> Aim of the task
Among the entries, which lines carry the string "PUBLIC"? Copy each of them.

START Study material

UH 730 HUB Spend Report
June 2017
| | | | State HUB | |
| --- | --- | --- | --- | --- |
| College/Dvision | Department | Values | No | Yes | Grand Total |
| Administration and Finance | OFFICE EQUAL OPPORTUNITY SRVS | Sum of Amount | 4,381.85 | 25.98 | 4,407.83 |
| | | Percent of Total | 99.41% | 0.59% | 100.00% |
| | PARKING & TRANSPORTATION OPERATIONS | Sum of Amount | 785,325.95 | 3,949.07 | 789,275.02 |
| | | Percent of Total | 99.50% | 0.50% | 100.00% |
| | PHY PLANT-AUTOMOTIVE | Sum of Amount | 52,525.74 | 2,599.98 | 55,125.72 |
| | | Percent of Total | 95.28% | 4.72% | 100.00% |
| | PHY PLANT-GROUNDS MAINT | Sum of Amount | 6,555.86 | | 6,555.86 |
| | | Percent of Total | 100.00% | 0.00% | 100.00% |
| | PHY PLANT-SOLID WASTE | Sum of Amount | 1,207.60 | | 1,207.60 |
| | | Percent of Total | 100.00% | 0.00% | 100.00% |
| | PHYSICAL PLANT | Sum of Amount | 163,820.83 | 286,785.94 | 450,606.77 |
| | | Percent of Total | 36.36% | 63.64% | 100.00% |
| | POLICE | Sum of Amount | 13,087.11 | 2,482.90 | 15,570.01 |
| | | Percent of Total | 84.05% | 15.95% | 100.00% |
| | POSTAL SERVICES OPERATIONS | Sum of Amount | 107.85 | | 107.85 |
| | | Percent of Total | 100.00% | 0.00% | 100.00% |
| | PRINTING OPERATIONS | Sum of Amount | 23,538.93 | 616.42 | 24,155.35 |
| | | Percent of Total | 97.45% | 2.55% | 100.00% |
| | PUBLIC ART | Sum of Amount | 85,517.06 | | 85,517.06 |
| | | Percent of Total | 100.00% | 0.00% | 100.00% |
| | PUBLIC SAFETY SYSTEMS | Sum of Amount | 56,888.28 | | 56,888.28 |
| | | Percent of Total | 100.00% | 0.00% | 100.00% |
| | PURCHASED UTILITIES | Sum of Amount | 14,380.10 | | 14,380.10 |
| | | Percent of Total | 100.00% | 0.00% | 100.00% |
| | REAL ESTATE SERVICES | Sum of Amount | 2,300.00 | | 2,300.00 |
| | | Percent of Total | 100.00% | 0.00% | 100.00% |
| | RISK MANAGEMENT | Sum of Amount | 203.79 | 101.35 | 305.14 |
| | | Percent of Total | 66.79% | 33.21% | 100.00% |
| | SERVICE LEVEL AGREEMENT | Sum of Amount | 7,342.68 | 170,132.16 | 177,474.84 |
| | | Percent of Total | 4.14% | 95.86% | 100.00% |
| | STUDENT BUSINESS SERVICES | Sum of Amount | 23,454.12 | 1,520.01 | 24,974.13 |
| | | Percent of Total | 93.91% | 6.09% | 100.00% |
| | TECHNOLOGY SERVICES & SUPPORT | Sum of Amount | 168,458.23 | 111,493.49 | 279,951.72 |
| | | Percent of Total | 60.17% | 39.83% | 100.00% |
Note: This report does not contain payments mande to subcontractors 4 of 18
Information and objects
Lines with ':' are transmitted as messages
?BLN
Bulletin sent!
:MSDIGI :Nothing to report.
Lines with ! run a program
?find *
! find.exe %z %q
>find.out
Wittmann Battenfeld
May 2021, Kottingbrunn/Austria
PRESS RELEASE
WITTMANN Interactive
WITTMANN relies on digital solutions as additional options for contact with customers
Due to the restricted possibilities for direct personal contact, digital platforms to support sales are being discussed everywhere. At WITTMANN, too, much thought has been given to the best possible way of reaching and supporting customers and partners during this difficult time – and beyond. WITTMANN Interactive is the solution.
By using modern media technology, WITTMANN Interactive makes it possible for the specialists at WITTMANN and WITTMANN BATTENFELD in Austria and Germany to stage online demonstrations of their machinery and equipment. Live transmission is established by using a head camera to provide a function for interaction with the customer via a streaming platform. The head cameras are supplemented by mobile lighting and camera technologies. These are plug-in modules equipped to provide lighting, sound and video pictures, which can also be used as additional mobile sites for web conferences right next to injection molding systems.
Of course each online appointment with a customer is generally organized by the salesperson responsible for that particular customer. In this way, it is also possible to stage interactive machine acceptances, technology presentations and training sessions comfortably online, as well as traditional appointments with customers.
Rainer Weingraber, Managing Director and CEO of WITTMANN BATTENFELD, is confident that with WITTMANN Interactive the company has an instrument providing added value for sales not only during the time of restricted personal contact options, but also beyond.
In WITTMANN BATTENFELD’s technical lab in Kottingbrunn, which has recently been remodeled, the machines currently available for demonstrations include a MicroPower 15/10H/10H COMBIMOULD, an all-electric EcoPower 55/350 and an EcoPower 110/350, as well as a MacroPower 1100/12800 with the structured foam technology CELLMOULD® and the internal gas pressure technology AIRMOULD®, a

END Study material

> Response to the exercise
| | PUBLIC ART | Sum of Amount | 85,517.06 | | 85,517.06 |
| | PUBLIC SAFETY SYSTEMS | Sum of Amount | 56,888.28 | | 56,888.28 |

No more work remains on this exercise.